EXERCISE: With nothing omitted, transcribe the entries exactly as written.

RECORDS PROVIDED:
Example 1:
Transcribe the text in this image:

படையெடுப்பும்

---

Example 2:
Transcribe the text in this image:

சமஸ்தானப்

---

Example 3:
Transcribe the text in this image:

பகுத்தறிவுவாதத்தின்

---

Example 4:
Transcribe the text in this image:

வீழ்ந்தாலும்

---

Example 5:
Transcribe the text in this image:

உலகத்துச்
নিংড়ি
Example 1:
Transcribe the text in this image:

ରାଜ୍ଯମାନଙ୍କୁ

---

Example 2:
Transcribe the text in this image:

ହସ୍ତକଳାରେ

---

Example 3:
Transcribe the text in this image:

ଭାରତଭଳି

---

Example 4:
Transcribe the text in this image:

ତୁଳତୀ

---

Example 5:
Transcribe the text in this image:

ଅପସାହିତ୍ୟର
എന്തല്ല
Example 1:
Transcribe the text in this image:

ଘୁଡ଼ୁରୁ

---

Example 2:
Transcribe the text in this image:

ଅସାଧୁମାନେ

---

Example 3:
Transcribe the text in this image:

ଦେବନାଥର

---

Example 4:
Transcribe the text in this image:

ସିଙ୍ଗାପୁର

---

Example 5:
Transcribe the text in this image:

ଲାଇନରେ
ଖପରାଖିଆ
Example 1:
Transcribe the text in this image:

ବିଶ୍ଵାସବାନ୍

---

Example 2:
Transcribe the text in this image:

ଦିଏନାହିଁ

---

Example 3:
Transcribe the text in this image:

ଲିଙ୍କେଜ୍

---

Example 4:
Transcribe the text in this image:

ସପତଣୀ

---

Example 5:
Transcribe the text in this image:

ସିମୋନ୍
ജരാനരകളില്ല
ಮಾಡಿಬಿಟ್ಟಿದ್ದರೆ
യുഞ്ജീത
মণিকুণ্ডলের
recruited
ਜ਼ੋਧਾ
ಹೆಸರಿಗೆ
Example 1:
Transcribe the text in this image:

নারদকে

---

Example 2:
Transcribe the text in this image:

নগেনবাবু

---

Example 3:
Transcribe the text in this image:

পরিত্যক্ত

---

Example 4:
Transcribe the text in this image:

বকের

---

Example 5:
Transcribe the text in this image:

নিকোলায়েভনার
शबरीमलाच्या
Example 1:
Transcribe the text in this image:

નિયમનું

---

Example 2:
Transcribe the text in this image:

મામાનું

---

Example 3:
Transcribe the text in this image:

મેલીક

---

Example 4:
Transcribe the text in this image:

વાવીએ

SOLUTION FOR THIS TASK:
Example 1:
Transcribe the text in this image:

படையெடுப்பும்

---

Example 2:
Transcribe the text in this image:

சமஸ்தானப்

---

Example 3:
Transcribe the text in this image:

பகுத்தறிவுவாதத்தின்

---

Example 4:
Transcribe the text in this image:

வீழ்ந்தாலும்

---

Example 5:
Transcribe the text in this image:

உலகத்துச்
নিংড়ি
Example 1:
Transcribe the text in this image:

ରାଜ୍ଯମାନଙ୍କୁ

---

Example 2:
Transcribe the text in this image:

ହସ୍ତକଳାରେ

---

Example 3:
Transcribe the text in this image:

ଭାରତଭଳି

---

Example 4:
Transcribe the text in this image:

ତୁଳତୀ

---

Example 5:
Transcribe the text in this image:

ଅପସାହିତ୍ୟର
എന്തല്ല
Example 1:
Transcribe the text in this image:

ଘୁଡ଼ୁରୁ

---

Example 2:
Transcribe the text in this image:

ଅସାଧୁମାନେ

---

Example 3:
Transcribe the text in this image:

ଦେବନାଥର

---

Example 4:
Transcribe the text in this image:

ସିଙ୍ଗାପୁର

---

Example 5:
Transcribe the text in this image:

ଲାଇନରେ
ଖପରାଖିଆ
Example 1:
Transcribe the text in this image:

ବିଶ୍ଵାସବାନ୍

---

Example 2:
Transcribe the text in this image:

ଦିଏନାହିଁ

---

Example 3:
Transcribe the text in this image:

ଲିଙ୍କେଜ୍

---

Example 4:
Transcribe the text in this image:

ସପତଣୀ

---

Example 5:
Transcribe the text in this image:

ସିମୋନ୍
ജരാനരകളില്ല
ಮಾಡಿಬಿಟ್ಟಿದ್ದರೆ
യുഞ്ജീത
মণিকুণ্ডলের
recruited
ਜ਼ੋਧਾ
ಹೆಸರಿಗೆ
Example 1:
Transcribe the text in this image:

নারদকে

---

Example 2:
Transcribe the text in this image:

নগেনবাবু

---

Example 3:
Transcribe the text in this image:

পরিত্যক্ত

---

Example 4:
Transcribe the text in this image:

বকের

---

Example 5:
Transcribe the text in this image:

নিকোলায়েভনার
शबरीमलाच्या
Example 1:
Transcribe the text in this image:

નિયમનું

---

Example 2:
Transcribe the text in this image:

મામાનું

---

Example 3:
Transcribe the text in this image:

મેલીક

---

Example 4:
Transcribe the text in this image:

વાવીએ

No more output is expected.